Harnessing Task Overload for Scalable Jailbreak Attacks on Large Language Models

Yiting Dong,Guobin Shen,Dongcheng Zhao,Xiang He,Yi Zeng
2024-10-05
Abstract:Large Language Models (LLMs) remain vulnerable to jailbreak attacks that bypass their safety mechanisms. Existing attack methods are fixed or specifically tailored for certain models and cannot flexibly adjust attack strength, which is critical for generalization when attacking models of various sizes. We introduce a novel scalable jailbreak attack that preempts the activation of an LLM's safety policies by occupying its computational resources. Our method involves engaging the LLM in a resource-intensive preliminary task - a Character Map lookup and decoding process - before presenting the target instruction. By saturating the model's processing capacity, we prevent the activation of safety protocols when processing the subsequent instruction. Extensive experiments on state-of-the-art LLMs demonstrate that our method achieves a high success rate in bypassing safety measures without requiring gradient access, manual prompt engineering. We verified our approach offers a scalable attack that quantifies attack strength and adapts to different model scales at the optimal strength. We shows safety policies of LLMs might be more susceptible to resource constraints. Our findings reveal a critical vulnerability in current LLM safety designs, highlighting the need for more robust defense strategies that account for resource-intense condition.
Cryptography and Security,Computation and Language
What problem does this paper attempt to address?

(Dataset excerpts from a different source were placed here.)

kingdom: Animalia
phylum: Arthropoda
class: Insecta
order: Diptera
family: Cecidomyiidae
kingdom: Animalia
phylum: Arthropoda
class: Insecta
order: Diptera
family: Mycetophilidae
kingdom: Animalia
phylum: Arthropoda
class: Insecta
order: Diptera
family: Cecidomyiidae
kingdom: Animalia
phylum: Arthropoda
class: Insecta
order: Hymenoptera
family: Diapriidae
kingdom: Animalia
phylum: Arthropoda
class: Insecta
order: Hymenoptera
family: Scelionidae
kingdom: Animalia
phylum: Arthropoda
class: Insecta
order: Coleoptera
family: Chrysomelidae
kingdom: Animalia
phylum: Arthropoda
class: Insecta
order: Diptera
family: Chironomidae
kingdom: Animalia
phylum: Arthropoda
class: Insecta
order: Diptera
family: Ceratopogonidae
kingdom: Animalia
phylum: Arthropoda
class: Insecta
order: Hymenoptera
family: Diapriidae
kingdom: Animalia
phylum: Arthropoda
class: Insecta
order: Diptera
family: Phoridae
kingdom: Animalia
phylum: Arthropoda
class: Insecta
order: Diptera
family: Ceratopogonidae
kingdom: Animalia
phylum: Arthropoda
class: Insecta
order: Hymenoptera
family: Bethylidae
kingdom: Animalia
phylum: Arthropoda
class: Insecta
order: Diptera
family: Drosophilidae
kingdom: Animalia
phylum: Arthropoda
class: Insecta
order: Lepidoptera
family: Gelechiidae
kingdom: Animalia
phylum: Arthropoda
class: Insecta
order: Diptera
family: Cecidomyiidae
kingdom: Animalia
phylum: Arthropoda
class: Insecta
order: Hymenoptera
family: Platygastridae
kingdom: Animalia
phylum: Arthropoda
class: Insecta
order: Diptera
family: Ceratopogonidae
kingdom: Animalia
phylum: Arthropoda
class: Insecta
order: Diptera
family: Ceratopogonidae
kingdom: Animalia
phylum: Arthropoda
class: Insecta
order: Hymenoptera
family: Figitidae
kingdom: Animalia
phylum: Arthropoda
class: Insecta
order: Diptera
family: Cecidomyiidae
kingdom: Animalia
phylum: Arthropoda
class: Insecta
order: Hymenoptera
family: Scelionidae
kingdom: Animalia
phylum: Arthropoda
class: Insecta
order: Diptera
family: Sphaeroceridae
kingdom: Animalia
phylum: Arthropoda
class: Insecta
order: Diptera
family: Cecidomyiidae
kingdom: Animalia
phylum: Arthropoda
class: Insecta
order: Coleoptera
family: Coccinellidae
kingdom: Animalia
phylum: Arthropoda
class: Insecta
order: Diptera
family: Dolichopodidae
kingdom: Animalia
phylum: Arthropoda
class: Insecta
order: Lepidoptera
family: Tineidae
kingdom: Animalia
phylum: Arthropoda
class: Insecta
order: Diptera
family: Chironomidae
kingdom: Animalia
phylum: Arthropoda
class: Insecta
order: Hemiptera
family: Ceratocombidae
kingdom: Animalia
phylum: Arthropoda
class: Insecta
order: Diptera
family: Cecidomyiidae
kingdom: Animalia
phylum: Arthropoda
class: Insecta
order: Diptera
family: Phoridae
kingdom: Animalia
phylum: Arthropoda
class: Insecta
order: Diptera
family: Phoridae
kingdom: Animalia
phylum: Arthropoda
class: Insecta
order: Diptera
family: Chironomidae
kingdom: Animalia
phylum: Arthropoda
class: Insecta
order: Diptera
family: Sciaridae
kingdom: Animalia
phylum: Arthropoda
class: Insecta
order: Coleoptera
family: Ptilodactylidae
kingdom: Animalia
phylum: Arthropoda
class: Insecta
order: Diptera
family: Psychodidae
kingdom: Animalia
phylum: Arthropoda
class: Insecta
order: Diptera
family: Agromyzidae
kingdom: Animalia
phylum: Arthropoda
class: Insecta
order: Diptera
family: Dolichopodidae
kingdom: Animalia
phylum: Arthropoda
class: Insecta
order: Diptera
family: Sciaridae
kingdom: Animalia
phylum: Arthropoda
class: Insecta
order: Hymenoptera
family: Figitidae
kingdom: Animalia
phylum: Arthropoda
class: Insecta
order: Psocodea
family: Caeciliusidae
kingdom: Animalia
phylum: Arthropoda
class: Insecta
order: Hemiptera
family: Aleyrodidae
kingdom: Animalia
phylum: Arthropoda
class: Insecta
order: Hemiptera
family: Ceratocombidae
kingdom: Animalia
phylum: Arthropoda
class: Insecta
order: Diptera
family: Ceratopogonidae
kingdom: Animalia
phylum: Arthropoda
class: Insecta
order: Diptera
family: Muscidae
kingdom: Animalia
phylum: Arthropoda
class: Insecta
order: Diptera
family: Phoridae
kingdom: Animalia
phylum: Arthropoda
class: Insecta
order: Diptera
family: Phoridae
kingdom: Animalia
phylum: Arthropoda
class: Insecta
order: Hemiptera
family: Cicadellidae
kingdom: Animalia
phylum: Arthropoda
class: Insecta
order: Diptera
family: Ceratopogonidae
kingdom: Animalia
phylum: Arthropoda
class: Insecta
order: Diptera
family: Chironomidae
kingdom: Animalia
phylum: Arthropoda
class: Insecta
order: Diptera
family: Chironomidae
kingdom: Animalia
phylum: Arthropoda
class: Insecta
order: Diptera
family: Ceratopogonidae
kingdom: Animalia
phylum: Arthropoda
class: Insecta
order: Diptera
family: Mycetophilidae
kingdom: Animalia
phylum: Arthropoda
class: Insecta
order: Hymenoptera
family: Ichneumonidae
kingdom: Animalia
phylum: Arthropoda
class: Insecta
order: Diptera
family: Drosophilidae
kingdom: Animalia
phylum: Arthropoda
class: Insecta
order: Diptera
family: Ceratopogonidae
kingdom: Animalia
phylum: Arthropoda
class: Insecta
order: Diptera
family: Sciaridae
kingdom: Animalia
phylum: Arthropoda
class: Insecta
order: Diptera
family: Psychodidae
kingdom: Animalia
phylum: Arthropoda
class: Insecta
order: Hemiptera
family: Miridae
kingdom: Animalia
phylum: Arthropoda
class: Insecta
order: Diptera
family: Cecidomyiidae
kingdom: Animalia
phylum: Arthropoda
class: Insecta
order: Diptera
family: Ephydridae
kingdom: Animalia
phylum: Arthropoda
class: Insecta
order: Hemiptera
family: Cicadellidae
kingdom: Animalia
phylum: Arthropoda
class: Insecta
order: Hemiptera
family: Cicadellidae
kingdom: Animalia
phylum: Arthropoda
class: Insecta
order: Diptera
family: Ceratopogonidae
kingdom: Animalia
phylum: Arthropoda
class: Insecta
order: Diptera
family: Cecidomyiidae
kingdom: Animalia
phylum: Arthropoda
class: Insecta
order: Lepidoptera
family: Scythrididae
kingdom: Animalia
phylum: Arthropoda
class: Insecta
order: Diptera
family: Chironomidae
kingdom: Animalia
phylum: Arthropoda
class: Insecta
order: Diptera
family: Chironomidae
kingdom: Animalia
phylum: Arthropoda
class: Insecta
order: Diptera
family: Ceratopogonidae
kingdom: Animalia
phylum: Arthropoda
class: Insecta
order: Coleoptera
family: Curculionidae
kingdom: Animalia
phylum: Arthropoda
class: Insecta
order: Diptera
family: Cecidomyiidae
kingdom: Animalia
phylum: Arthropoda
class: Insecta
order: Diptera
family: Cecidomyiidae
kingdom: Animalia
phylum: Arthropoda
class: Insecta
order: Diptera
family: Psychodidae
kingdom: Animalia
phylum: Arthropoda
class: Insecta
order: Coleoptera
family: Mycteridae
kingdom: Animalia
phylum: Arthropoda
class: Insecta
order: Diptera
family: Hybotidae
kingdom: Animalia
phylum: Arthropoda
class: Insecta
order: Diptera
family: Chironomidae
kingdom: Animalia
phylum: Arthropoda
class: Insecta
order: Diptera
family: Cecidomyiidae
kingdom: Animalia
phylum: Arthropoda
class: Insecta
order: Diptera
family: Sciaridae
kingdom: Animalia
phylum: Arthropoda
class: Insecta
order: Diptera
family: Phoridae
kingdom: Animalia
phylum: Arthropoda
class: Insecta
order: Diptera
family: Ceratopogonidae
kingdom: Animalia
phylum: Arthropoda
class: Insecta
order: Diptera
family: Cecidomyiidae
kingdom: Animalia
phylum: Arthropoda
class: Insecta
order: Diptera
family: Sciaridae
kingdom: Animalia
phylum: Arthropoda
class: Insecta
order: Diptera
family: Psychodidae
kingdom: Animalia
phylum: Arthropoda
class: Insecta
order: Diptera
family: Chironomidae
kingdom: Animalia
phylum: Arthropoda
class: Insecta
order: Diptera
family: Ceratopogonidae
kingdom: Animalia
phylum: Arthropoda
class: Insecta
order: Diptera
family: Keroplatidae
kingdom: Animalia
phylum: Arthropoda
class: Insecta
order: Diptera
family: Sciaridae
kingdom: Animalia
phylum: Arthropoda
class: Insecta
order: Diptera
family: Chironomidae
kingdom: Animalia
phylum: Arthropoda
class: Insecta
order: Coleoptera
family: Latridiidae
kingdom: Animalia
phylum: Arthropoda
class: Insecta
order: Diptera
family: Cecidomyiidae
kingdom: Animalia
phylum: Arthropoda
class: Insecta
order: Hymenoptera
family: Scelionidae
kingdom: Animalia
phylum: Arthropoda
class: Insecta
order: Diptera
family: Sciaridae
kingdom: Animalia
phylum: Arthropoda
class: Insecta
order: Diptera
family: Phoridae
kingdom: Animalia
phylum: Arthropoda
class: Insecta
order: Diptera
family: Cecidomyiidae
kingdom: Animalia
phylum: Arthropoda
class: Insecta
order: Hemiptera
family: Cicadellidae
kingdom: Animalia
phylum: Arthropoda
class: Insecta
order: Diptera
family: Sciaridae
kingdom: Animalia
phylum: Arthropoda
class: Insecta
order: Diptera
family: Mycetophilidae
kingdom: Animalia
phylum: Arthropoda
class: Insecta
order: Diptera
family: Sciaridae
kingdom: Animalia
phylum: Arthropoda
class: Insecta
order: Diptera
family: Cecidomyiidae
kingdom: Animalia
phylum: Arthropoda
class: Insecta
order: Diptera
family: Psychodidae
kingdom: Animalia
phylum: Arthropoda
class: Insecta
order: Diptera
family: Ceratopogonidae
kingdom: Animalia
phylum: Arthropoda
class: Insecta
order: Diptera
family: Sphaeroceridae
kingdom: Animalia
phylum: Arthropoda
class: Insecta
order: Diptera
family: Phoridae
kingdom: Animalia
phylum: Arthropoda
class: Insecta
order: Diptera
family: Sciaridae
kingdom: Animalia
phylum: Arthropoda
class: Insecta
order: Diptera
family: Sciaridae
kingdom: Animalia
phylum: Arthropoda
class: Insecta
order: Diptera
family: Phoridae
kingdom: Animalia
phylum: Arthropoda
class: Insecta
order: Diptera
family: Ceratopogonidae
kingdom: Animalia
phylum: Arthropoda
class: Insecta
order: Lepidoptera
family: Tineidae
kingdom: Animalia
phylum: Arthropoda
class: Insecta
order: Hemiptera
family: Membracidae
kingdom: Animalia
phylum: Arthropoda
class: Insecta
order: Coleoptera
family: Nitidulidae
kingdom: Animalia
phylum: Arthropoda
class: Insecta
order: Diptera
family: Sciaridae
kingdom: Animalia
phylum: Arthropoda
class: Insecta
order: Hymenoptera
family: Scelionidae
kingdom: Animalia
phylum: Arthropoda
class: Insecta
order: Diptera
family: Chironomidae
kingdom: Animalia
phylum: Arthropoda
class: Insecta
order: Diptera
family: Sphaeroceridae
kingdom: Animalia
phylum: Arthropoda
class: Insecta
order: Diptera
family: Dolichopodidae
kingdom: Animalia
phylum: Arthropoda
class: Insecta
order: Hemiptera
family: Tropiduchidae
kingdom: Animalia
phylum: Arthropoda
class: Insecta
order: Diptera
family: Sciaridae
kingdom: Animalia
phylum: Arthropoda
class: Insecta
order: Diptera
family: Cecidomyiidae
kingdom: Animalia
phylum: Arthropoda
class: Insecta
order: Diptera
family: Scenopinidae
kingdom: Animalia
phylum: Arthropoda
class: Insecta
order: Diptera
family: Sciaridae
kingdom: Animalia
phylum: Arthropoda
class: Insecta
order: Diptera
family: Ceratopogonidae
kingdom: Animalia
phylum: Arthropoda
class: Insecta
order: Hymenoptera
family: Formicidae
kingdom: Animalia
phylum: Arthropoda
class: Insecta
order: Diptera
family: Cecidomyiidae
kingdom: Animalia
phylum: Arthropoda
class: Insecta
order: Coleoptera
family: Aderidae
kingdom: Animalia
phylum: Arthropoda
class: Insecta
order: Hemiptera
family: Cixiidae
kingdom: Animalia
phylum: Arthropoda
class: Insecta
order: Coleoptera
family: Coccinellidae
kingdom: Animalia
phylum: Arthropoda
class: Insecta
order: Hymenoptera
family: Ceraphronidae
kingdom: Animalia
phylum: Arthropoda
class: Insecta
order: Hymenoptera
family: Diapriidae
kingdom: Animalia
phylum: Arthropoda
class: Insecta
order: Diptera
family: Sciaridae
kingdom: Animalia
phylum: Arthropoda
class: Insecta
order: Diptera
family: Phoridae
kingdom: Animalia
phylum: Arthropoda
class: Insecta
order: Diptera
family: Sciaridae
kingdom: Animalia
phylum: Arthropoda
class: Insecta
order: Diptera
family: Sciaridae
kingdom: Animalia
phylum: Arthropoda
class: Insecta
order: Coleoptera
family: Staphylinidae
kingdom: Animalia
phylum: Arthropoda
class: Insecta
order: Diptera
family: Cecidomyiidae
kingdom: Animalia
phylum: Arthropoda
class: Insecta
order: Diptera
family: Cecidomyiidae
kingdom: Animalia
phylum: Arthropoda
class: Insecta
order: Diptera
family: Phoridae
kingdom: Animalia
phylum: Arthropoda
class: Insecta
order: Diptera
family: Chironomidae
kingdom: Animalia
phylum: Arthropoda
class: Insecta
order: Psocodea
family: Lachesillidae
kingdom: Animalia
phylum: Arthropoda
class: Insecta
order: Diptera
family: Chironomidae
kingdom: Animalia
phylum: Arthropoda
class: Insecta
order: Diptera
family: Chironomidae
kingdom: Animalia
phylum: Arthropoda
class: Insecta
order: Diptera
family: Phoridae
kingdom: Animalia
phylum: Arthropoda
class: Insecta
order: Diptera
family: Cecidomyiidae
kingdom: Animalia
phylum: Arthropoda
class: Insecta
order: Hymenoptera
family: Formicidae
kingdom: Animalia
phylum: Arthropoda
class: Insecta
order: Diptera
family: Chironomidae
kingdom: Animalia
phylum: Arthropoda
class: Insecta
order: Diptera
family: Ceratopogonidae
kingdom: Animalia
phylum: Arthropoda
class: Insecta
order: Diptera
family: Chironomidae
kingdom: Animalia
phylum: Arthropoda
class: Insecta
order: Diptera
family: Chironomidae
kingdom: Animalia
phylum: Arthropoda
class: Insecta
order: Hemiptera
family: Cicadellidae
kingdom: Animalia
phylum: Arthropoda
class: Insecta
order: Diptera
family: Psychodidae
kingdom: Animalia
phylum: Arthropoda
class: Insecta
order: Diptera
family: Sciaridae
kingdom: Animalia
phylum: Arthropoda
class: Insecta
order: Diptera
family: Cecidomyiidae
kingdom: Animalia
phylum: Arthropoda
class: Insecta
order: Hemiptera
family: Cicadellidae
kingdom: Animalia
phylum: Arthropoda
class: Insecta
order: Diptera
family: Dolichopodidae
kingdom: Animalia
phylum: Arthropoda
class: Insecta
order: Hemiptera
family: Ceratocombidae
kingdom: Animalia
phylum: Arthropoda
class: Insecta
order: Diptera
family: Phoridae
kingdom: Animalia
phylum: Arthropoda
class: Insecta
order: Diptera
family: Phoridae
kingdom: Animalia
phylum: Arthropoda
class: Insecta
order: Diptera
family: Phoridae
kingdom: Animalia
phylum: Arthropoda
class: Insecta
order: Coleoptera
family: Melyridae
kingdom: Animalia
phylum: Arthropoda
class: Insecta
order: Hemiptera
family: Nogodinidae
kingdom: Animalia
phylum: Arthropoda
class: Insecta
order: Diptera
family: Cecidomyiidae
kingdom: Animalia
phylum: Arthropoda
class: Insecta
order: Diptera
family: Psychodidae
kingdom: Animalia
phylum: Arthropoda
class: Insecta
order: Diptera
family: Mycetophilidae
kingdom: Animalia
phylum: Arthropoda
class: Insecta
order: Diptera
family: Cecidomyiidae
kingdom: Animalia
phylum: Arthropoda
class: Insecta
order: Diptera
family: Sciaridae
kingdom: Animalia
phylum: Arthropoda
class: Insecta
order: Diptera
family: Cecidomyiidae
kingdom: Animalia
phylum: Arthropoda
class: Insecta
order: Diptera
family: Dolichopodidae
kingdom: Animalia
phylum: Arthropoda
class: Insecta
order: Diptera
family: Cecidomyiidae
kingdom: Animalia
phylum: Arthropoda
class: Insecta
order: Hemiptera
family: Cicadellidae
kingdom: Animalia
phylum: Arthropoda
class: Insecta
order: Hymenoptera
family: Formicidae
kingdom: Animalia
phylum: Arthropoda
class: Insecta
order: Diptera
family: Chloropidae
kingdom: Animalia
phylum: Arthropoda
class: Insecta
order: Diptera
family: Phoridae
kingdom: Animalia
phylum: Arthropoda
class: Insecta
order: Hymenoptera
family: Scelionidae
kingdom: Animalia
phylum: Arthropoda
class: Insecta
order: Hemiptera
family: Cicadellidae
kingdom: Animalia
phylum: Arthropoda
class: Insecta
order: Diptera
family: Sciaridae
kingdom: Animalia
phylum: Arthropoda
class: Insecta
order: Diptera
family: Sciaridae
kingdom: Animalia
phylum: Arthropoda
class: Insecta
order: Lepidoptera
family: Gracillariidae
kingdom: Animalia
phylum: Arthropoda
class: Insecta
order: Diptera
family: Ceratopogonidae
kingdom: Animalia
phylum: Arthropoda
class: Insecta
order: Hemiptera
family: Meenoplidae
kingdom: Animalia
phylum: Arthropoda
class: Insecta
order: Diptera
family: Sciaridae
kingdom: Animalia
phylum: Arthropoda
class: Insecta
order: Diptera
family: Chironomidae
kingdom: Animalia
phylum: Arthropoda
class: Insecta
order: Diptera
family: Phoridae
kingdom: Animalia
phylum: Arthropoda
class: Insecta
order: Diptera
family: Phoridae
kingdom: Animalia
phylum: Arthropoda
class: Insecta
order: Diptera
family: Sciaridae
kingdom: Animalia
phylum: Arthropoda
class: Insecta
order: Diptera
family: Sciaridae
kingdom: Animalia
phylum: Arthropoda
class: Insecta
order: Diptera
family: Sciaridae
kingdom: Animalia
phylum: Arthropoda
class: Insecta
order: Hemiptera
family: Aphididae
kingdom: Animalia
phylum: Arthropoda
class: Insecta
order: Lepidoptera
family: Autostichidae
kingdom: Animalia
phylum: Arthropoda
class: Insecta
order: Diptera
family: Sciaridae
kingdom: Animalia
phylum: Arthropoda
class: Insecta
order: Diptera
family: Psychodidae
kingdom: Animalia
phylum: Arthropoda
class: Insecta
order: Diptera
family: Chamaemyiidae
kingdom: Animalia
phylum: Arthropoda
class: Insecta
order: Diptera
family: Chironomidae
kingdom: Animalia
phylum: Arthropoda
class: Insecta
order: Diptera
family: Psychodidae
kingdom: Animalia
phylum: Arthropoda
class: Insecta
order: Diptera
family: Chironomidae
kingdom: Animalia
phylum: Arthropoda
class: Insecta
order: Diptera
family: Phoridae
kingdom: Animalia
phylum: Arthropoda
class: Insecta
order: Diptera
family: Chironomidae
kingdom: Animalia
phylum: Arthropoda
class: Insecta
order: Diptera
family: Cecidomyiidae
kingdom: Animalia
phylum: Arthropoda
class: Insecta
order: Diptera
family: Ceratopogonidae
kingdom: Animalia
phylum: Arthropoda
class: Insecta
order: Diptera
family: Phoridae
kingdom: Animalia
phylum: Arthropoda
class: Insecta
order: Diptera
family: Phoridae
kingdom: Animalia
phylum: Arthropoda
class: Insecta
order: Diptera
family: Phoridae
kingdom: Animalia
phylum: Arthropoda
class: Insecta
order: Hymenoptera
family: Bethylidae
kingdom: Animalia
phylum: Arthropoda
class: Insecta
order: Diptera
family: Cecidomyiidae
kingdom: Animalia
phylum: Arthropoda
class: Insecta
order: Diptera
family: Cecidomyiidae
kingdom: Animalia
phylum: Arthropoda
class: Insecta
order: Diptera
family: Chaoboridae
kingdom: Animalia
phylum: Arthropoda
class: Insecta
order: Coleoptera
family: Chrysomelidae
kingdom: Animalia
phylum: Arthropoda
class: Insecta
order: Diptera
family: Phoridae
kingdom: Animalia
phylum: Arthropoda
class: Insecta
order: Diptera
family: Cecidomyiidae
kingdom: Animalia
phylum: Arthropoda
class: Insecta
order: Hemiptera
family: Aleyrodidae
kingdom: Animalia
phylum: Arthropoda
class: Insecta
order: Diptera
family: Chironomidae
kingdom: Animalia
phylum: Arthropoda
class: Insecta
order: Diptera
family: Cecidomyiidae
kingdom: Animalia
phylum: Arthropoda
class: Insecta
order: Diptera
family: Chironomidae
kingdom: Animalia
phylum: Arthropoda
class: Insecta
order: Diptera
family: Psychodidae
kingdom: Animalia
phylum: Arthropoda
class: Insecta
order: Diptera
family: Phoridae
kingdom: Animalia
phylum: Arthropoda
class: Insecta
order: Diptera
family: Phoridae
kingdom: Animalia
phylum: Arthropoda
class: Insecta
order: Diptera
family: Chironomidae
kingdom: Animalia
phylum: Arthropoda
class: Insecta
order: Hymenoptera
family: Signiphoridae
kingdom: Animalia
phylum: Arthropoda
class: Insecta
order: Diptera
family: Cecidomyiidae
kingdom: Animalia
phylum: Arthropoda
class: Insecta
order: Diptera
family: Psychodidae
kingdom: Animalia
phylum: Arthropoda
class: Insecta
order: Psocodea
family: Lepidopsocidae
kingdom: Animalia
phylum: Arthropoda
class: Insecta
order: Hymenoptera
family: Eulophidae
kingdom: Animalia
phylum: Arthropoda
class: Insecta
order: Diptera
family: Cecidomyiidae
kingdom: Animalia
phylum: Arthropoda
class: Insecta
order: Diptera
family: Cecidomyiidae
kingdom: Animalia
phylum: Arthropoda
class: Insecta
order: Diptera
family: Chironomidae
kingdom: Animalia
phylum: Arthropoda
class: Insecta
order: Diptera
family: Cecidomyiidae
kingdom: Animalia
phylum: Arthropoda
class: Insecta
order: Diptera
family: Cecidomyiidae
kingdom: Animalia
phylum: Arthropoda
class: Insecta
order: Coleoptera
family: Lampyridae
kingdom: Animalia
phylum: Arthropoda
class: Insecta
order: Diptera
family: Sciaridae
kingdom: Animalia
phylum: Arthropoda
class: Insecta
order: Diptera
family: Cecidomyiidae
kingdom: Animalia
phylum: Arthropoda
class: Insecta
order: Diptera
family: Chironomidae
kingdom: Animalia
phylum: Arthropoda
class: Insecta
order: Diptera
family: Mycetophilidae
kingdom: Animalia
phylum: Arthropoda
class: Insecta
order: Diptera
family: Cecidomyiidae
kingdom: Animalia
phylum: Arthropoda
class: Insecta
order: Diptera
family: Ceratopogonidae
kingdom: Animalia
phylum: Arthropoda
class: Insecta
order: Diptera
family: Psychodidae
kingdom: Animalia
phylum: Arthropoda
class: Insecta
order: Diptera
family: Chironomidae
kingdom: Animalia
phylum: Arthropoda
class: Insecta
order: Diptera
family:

### What problem does this paper attempt to solve? This paper aims to solve the problem of jailbreak attacks in large language models (LLMs). Specifically, the authors are concerned with how to bypass the security mechanisms of LLMs by occupying computing resources, thereby achieving scalable jailbreak attacks. The following are the core problems and goals of this paper: 1. **Limitations of existing attack methods**: - Existing attack methods are usually fixed or specially tailored for certain specific models and cannot flexibly adjust the attack intensity. - These methods lack generality and flexibility when attacking models of different scales. 2. **Proposed new method**: - The authors introduce a new scalable jailbreak attack method that prevents the activation of the LLM's security policy by pre - occupying its computing resources. - This method involves making the LLM perform a resource - intensive pre - processing task - character - map lookup and decoding process - before presenting the target instruction. By saturating the processing capacity of the model, the security protocol is prevented from being activated during subsequent instruction processing. 3. **Experimental verification**: - The authors have verified the effectiveness of the new method through extensive experiments, proving that it can bypass security measures with a high success rate without the need for gradient access or manual prompt engineering. - Experiments show that this method can quantify the attack intensity and adapt to models of different scales to find the optimal attack intensity. 4. **Revealing key vulnerabilities**: - The study finds that the security policies of LLMs may be more vulnerable under resource - constrained conditions. - This finding reveals a key vulnerability in the current LLM security design, emphasizing the need for more robust defense strategies to deal with resource - based attacks. 5. **Research significance**: - This research not only shows how to use computing resource limitations to carry out jailbreak attacks, but also provides important implications for future LLM security design, that is, resource management issues need to be considered to enhance security. Through these efforts, the authors hope to promote a deeper understanding of LLM security and facilitate the development of more powerful defense strategies.